An officer turned on his lights and Dent failed to pull over and ran a stop sign, the report reads. Once Dent eventually pulled over, an officer writes that he approached the car with his gun raised when he thought Dent was reaching for a weapon.

The report said officers used a Taser three times on Dent, and that Dent bit an officer on the arm, AP reported.

Police also alleged that Dent threatened officers when he opened his car door, WDIV-TV reported, while audio of the incident wasn’t captured.

Dent denies biting the officer. The video shows an officer attempting to handcuff Dent’s hands behind his back, but one hand remained free.

“While he was beating me I was trying to protect my face with my right arm,” Dent said, the Detroit News reported. “I told them I can’t breathe. He just kept on choking me.”

Dent also claims that police planted crack-cocaine in his car. A judge dismissed all charges against Dent, including resisting arrest, but the drug charge still stands and he faces an April 1 court date, where he plans to plead not guilty, the Detroit News reported.

Small protests have cropped up in the Detroit-area suburb, where officials have urged calm.
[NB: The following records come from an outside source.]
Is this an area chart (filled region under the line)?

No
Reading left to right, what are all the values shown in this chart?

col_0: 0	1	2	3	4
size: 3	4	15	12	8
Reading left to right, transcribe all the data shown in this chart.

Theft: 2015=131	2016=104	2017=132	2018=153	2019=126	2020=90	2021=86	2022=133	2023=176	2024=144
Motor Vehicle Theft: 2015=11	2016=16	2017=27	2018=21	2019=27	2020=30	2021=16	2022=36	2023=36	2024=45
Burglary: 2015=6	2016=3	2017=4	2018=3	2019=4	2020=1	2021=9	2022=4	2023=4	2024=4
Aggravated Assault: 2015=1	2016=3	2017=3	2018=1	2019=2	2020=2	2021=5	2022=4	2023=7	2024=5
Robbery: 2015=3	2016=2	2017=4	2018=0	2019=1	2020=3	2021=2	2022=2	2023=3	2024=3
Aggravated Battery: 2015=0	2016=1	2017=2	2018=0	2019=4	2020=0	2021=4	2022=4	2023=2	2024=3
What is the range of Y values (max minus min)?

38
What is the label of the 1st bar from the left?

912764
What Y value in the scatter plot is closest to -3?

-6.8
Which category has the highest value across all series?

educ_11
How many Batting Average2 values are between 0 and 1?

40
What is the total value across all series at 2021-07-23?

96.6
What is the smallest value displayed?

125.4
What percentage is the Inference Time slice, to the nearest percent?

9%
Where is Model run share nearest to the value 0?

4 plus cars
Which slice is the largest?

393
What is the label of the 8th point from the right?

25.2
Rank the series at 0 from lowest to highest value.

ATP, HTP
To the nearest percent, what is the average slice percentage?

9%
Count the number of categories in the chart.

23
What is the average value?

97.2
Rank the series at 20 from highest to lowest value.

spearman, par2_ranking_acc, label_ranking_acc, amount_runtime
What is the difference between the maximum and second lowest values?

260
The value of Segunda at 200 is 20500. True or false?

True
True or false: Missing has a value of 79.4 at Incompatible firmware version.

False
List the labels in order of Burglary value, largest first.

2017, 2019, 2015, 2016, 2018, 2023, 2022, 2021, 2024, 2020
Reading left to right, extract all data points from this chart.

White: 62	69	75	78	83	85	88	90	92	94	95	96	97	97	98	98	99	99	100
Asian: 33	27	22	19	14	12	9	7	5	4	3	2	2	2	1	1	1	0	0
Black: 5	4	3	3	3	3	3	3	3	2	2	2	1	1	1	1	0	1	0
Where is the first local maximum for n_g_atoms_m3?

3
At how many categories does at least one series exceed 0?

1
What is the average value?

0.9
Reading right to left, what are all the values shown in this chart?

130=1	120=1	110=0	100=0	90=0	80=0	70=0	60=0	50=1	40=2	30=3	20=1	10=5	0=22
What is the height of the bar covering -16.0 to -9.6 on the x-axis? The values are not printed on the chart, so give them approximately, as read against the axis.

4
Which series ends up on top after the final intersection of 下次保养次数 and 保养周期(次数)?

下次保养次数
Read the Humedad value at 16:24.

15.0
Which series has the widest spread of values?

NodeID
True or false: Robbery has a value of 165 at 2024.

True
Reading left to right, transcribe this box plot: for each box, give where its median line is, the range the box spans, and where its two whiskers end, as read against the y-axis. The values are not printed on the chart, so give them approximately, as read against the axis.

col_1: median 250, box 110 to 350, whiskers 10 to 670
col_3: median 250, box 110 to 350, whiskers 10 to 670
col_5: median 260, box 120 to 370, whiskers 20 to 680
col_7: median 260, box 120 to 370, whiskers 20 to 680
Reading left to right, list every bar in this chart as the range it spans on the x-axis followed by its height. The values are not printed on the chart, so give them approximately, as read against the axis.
Inkster’s former police chief Hilton Napoleon attended a protest Wednesday and called for the department of 25 to disband.

“You do have good officers out here but you have enough bad apples to poison the system,” he told the Detroit News. “You have officers out here that need to go turn their badges in right now. I said that when I was chief.”

Inkster City Manager Richard Marsh Jr. said “action will be taken accordingly, depending on the results of the investigation.”